Cash prices fell across the board Wednesday as the influx of chillier weather in northern market areas that had boosted quotes Tuesday proved to be short-lived. Tuesday's June futures decline of 5.6 cents was another bearish influence on the physical market Wednesday.
Midcontinent, Southwest and California numbers tended to take the biggest of Wednesday's price hits, which ranged from about C3 cents at Westcoast Station 2 to a little more than 70 cents in San Juan Basin.
A high-inventory OFO by PG&E (see Transportation Notes) indicated that excess supply is becoming an issue again in western markets. But despite the OFO, Malin and the PG&E citygate each fell only 35 cents or so while Southern California border quotes dropped by more than half a dollar.
And Florida Gas Zone 3 and the Florida citygate seemingly defied Florida Gas Transmission's warning of a potential Overage Alert Day due to forecasts of hot weather in the Florida market area by dropping over 30 cents and about half a dollar, respectively. The Zone 3 dip was one of the Gulf Coast's largest ones.
Predictions of Wednesday lows in the 40s in the Midwest and Northeast had helped to send prices higher Tuesday, but the surge in heating load turned out to be fleeting. Most of both regions will see temperatures peaking Thursday in the relatively balmy high 60s to mid 70s.

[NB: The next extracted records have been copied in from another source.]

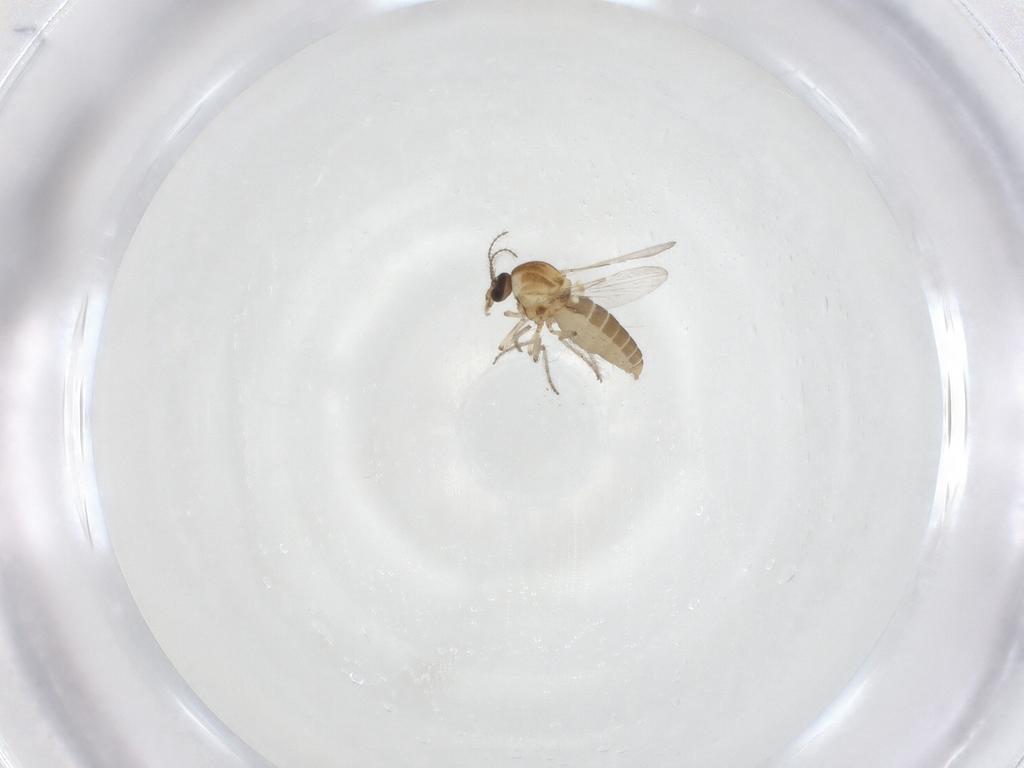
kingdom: Animalia
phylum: Arthropoda
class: Insecta
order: Diptera
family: Ceratopogonidae
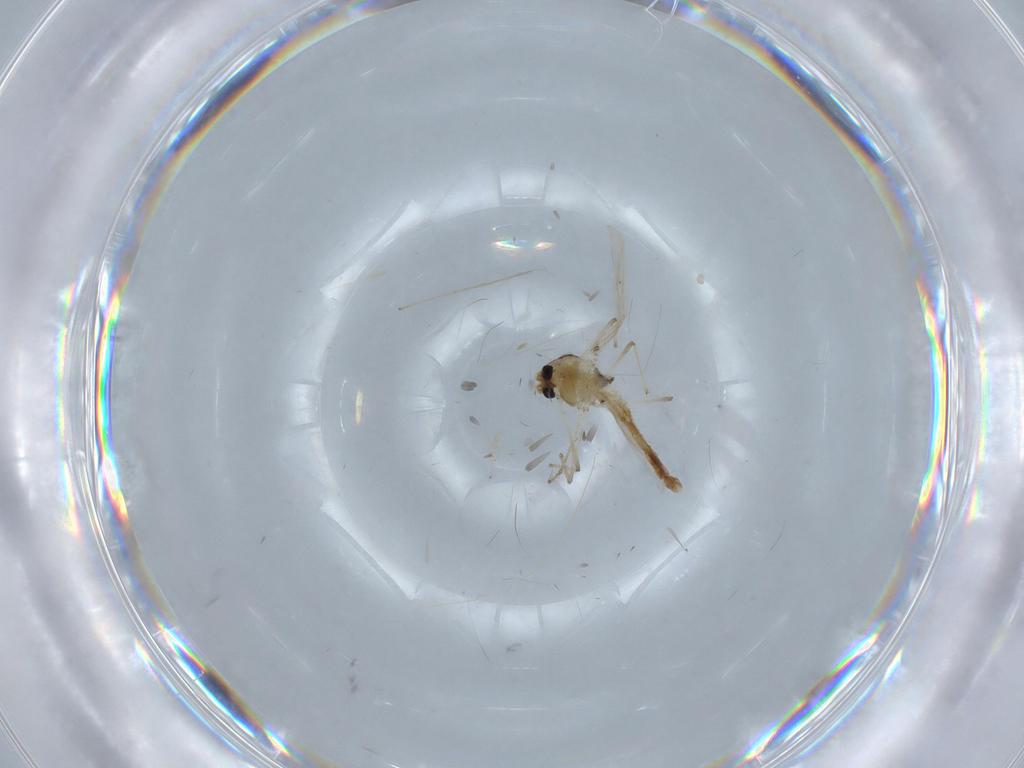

Cooling load will remain fairly strong in much of the western South as highs continue to reach the 90s Thursday, but widespread rainfall Wednesday will limit peak temperatures in the eastern end to the mid 80s, except in Florida.
A modest heat wave in the Rockies helped keep price losses in the region relatively modest. Denver is expected to top out around 85 degrees Thursday.
Less than two months into the traditional seven-month storage injection season, the two facilities operated by Southern Natural Gas are nearly half full. With total working gas capacity of 60.0 Bcf, the pipeline estimated that 28.5 Bcf, or 48% of capacity, was stashed away as of May 22. However, Southern was well ahead of that refill pace in the past two years. On May 24, 2007 it had 38.9 Bcf (65% of capacity) in storage, and on May 25, 2006 the facilities contained a whopping 45.1 Bcf (75%).
A Houston-based marketer expects the expiration-day screen's increase of 11.5 cents to generate a moderate cash rally Thursday. He was not surprised that the June contract settled as high as it did, saying he thought it "might clear $12." He noted that the new prompt-month July contract was already over $12 in after-hours trading late Wednesday afternoon.
The marketer said he looks for the Chicago citygate index for June to be $11.87. It was averaging around $11.83 over the course of Friday and Tuesday, he said, but he thought Wednesday's gains added another 4 cents to the citygate value. Chicago basis and index-based deals moved around a lot Wednesday because the screen also was volatile, he said. He figured last-day settlement basis at about minus 5 cents.
"It is crazy" how indexes are spiking again for June, said an industrial end-user. He said he encountered no problems with obtaining physical molecules for June; the problem was how high the prices were. He thinks many traders are waiting to see how storage numbers turn out in the near term before they make any new strategic market moves.
Futures traders are indicating further big gains in June first-of-month indexes. The June contract rose 11.5 cents on expiration day to settle at $11.916, or 63.6 cents higher than the May closeout.
Citi Futures Perspective analyst Tim Evans expects an 82 Bcf storage injection to be reported for the week ending May 23. Looking further ahead, he projects increasing builds of 100 Bcf and 115 Bcf for the weeks ending May 30 and June 6, respectively.